Back to school. I'm dreading this week for no real reason. I'm just ready for summer, I guess? I've been missing long, lazy days and late, happy nights being nerdy and wasting time. I mean, who doesn't miss those days, but I've been pining for it recently.
I think I'll feel better when spring break gets here. I'm spending the whole thing in SLC with mi madre, so, yeah. We might look at dogs that week! That always cheers me up.
She and I have been getting on worlds better recently. Reading through my old LJ has made me as grateful for the changes in my life as it has melancholy for the losses. She and I were so, so constantly at odds. I'm starting to forget what it's like to live with that kind of hatred and silence. Everything before Weber has faded to a sort of quasi-memory, the kind of fuzzy around the edges notion of horror you get from a half-remembered nightmare.
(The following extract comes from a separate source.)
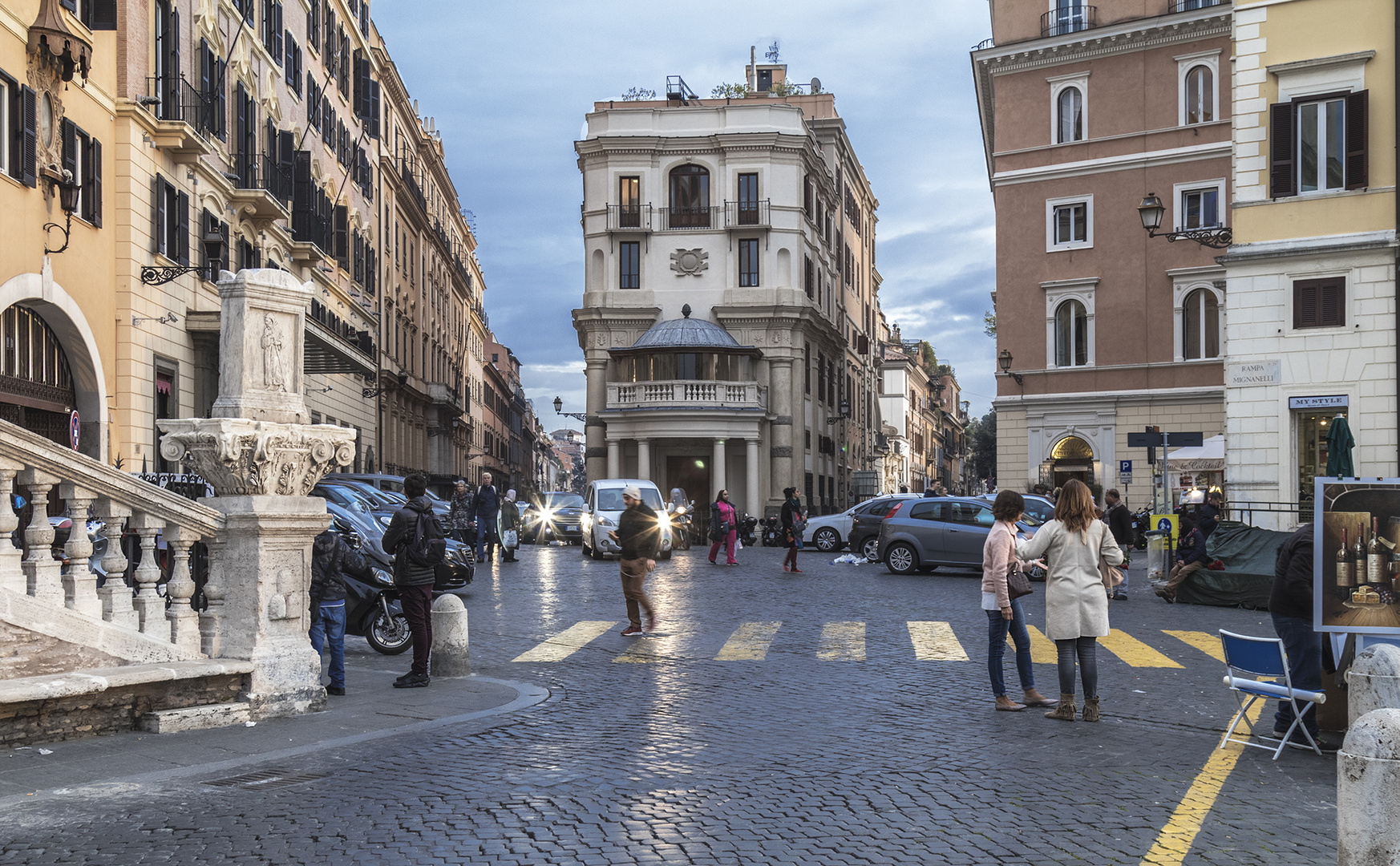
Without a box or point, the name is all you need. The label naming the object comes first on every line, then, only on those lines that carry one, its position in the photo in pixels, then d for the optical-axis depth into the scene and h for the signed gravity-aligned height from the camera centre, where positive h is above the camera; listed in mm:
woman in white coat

I can't get over how good things are now.
But I guess it's good to remember. I can't walk around thinking the person I used to be is a stranger or never existed. My notion of myself before this place is as a fictional construct - I know on an academic level what happened, but it doesn't seem real. Not that it was all bad. To the contrary, really. I had a lot of joy then that I dearly miss now. I was so in love with so many people. I can't say that anymore.
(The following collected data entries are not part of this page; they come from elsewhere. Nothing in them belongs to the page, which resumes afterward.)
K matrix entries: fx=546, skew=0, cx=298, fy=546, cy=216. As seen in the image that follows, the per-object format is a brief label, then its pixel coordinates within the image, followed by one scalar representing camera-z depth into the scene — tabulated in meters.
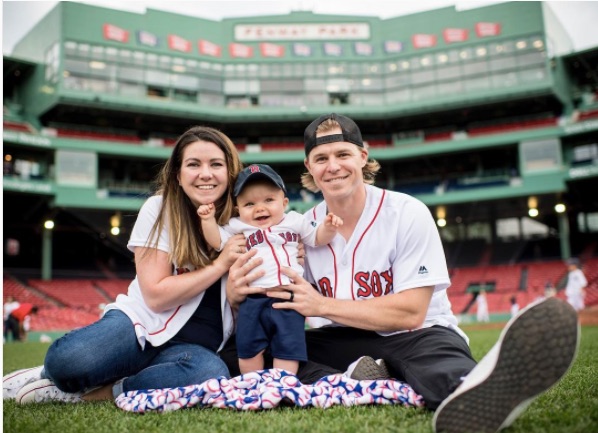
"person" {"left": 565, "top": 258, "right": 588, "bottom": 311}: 17.25
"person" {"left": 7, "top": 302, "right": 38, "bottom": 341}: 20.27
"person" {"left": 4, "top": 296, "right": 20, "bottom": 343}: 20.45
Not that I love you any less, my darlings. <3
I'm breaking it off with Nate this week. It's not working out. I feel fine, but I'm a little.. I dunno. I guess I'm a little bit twisted up over the guilt. I know it's pussy and there's nothing wrong with ending a relationship before anyone gets hurt, it's nothing serious, but I hate doing this. I always come away feeling like the bad guy.
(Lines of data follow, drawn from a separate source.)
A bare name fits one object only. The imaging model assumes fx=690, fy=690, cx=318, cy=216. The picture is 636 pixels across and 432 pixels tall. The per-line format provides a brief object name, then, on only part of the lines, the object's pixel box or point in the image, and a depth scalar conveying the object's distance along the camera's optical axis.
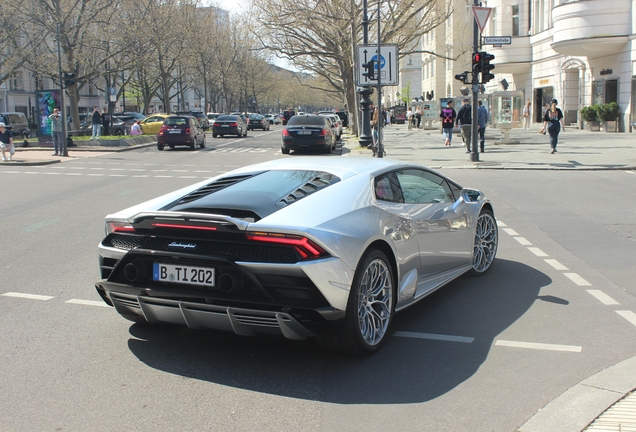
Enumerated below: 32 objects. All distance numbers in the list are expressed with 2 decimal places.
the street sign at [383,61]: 24.11
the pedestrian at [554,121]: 23.25
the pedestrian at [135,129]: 38.94
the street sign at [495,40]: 20.64
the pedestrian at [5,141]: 24.42
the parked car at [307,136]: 28.50
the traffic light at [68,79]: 28.98
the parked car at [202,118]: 56.58
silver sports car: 4.34
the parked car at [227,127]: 45.84
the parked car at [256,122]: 62.59
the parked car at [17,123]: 40.97
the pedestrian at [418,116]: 55.59
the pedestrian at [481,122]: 25.39
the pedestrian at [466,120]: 24.58
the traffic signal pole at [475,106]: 21.19
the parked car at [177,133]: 31.83
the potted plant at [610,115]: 34.62
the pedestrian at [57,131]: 27.22
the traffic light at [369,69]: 23.80
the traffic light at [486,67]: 20.90
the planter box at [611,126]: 34.94
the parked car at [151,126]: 43.22
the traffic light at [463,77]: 21.74
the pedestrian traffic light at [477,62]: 20.89
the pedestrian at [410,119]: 54.34
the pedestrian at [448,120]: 30.00
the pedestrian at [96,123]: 32.91
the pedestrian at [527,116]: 42.50
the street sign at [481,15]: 19.86
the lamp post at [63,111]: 27.89
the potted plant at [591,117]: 36.38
I feel a tiny, tiny bit more like who I used to be today. Not in a bad class-failing way or anything, just. You know. Sensitive. A little more open. I used to be so -open-. What happened? I've kept so much memorabilia from those days packed away in boxes and closets, and now I'm glad I didn't throw any of it away. It tethers me a little, I think, and reminds me of what was good about myself and the people I loved. I don't think a person can really feel whole without coming to terms with who they once were, you know?